## Limb landmark coordinates
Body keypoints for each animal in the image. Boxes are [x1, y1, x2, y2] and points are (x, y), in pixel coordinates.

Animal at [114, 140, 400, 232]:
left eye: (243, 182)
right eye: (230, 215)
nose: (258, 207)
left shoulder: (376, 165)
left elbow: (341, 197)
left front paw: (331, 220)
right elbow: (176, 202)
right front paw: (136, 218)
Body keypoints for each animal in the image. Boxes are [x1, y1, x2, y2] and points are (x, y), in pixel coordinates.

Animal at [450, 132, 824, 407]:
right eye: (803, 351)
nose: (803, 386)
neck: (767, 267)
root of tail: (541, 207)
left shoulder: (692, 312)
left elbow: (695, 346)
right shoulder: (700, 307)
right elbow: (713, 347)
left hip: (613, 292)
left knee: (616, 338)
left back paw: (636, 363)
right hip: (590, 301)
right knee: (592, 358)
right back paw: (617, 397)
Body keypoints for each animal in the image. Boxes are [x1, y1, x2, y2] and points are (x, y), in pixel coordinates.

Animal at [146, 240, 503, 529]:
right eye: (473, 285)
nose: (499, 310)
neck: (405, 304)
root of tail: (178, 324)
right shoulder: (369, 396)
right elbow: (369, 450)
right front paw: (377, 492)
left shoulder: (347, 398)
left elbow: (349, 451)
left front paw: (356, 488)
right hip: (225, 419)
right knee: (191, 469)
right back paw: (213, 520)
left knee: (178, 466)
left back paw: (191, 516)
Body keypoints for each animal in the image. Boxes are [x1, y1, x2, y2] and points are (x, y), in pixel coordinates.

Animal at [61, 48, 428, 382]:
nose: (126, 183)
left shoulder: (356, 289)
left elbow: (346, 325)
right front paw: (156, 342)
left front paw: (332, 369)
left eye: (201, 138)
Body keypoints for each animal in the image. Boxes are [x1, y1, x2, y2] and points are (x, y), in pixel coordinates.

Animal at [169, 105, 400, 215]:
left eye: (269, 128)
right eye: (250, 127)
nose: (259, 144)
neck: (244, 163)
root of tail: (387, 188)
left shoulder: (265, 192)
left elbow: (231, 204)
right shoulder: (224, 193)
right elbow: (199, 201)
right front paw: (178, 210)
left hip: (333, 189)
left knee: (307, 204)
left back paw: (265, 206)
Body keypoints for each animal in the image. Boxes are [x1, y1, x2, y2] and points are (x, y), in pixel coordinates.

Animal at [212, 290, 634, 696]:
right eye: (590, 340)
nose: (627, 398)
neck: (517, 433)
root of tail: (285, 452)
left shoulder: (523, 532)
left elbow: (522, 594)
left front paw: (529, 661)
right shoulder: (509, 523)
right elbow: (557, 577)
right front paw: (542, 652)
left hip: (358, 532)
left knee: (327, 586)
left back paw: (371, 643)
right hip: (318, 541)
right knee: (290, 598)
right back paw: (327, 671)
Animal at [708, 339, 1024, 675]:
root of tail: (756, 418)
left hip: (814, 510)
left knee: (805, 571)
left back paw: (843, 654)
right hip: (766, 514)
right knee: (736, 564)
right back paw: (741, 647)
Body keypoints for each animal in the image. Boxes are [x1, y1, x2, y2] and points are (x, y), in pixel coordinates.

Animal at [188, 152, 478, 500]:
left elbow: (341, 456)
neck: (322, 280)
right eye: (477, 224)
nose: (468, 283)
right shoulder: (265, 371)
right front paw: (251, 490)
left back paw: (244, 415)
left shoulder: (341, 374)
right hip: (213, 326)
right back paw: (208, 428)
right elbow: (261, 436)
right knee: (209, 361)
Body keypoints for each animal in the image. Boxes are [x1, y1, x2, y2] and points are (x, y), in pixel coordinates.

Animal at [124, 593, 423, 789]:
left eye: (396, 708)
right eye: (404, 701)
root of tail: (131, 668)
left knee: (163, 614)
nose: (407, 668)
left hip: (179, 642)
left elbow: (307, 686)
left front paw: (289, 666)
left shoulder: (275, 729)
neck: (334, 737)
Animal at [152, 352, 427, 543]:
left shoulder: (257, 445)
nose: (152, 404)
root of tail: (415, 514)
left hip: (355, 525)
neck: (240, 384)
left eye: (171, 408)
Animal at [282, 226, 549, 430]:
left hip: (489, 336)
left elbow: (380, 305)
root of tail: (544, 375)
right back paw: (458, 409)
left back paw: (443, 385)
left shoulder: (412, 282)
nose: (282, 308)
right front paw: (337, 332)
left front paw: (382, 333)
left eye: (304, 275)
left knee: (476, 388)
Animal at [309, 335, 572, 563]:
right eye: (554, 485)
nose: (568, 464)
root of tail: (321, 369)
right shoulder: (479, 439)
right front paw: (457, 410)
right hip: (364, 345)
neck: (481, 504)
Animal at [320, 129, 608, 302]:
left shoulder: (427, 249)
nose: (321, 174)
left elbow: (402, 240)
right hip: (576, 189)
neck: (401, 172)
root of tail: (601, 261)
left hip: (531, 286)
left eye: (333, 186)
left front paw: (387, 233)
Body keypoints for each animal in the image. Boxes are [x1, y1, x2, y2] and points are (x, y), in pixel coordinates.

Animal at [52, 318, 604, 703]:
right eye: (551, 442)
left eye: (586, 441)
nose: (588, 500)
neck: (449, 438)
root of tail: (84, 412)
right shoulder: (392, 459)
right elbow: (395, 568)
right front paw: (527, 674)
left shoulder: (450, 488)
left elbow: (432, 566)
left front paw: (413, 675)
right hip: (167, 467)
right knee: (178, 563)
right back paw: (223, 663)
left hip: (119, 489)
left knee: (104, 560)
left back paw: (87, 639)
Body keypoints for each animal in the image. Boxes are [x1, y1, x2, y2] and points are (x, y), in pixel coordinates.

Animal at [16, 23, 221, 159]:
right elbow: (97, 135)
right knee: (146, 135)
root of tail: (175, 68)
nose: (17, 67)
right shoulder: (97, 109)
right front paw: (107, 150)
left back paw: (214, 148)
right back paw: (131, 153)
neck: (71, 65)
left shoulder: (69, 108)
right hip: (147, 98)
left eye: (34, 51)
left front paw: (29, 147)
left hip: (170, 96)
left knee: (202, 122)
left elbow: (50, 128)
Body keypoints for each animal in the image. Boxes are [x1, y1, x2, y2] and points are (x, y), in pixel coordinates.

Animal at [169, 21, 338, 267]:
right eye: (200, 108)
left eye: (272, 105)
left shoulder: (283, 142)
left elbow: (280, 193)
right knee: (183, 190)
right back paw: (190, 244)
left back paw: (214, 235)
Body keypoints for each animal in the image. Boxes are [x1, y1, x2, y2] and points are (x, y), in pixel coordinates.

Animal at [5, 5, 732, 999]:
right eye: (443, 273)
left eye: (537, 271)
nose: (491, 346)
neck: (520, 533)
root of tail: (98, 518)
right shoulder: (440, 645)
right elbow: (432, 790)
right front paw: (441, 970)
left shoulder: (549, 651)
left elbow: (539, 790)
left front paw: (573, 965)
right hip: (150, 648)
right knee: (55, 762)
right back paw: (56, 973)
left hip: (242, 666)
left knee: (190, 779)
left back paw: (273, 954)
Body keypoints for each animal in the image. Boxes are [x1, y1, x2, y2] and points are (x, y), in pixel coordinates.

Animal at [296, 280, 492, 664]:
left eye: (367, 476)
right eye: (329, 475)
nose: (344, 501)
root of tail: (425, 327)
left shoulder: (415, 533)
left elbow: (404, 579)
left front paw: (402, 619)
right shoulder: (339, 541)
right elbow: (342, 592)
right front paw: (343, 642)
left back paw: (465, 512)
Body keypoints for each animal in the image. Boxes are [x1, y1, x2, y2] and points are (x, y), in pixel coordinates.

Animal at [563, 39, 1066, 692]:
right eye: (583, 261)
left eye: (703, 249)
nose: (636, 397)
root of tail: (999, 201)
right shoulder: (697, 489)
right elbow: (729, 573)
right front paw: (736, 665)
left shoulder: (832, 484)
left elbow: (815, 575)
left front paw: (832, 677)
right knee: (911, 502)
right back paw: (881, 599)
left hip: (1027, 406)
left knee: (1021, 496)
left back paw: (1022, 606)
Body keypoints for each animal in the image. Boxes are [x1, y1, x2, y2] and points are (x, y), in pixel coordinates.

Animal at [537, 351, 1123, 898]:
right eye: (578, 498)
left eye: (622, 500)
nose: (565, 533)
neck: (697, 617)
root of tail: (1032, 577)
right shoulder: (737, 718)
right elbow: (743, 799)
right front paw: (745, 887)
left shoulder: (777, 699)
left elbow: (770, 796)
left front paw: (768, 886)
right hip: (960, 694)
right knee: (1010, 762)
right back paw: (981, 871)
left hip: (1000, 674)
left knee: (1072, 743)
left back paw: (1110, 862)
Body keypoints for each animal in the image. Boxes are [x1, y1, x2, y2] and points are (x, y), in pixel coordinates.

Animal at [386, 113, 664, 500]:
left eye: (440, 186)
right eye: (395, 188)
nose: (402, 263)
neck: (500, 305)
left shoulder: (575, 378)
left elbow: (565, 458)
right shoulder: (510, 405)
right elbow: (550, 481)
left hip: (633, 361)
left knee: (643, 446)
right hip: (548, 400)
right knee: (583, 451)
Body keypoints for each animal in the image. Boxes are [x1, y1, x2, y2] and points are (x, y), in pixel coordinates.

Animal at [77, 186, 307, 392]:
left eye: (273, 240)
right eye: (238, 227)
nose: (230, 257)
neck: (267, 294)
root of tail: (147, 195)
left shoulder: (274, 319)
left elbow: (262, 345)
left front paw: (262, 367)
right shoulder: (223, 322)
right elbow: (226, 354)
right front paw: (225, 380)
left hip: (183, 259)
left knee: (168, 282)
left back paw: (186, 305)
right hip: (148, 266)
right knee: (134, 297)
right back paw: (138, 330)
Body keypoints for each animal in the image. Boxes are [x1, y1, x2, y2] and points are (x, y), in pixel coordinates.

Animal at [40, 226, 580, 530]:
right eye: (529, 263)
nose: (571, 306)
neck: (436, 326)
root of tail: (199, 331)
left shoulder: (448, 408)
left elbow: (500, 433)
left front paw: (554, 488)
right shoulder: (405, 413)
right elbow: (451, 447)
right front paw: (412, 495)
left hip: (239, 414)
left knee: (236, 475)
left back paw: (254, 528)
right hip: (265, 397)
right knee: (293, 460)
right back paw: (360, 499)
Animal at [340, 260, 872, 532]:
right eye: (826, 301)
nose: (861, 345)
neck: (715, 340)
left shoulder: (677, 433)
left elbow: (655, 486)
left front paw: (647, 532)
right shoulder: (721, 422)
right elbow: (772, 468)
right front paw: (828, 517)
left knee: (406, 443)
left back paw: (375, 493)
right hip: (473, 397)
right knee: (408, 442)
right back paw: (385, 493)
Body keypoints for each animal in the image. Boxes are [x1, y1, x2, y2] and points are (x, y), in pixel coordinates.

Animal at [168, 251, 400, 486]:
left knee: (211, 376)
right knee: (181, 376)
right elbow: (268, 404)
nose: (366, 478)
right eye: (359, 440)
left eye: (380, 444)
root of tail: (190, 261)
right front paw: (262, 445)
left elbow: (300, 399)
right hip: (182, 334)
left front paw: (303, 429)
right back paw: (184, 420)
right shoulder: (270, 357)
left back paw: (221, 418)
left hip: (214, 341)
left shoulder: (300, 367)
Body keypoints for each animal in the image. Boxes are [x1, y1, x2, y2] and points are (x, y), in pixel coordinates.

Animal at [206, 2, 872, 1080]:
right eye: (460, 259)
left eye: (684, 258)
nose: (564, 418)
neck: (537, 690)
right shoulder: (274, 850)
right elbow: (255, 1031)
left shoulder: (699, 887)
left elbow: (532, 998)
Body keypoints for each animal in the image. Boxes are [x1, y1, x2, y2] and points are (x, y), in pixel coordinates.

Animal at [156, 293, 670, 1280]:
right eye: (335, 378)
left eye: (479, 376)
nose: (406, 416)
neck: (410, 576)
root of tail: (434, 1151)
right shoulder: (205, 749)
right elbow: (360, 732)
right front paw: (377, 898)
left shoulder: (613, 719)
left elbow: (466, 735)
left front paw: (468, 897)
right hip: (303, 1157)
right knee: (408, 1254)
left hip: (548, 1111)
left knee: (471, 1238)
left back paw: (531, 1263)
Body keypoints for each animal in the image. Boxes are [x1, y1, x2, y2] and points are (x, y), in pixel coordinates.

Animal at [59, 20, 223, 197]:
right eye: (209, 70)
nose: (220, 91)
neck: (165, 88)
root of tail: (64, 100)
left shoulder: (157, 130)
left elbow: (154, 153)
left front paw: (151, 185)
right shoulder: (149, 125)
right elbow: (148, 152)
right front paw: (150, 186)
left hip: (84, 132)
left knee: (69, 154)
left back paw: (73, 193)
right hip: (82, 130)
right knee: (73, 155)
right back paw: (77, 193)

## WHAT YOU ARE ASKED TO DO
Look back at the entries above and repeat, unchanged, every line from the line holding "left shoulder: (549, 651)" through the line holding "left back paw: (465, 512)".

## WRITTEN ANSWER
left shoulder: (549, 651)
left elbow: (539, 790)
left front paw: (573, 965)
right hip: (150, 648)
right knee: (55, 762)
right back paw: (56, 973)
left hip: (242, 666)
left knee: (190, 779)
left back paw: (273, 954)
Body keypoints for each animal in the image. Boxes are [x1, y1, x2, y2] and points are (x, y), in pixel coordinates.

Animal at [296, 280, 492, 664]:
left eye: (367, 476)
right eye: (329, 475)
nose: (344, 501)
root of tail: (425, 327)
left shoulder: (415, 533)
left elbow: (404, 579)
left front paw: (402, 619)
right shoulder: (339, 541)
right elbow: (342, 592)
right front paw: (343, 642)
left back paw: (465, 512)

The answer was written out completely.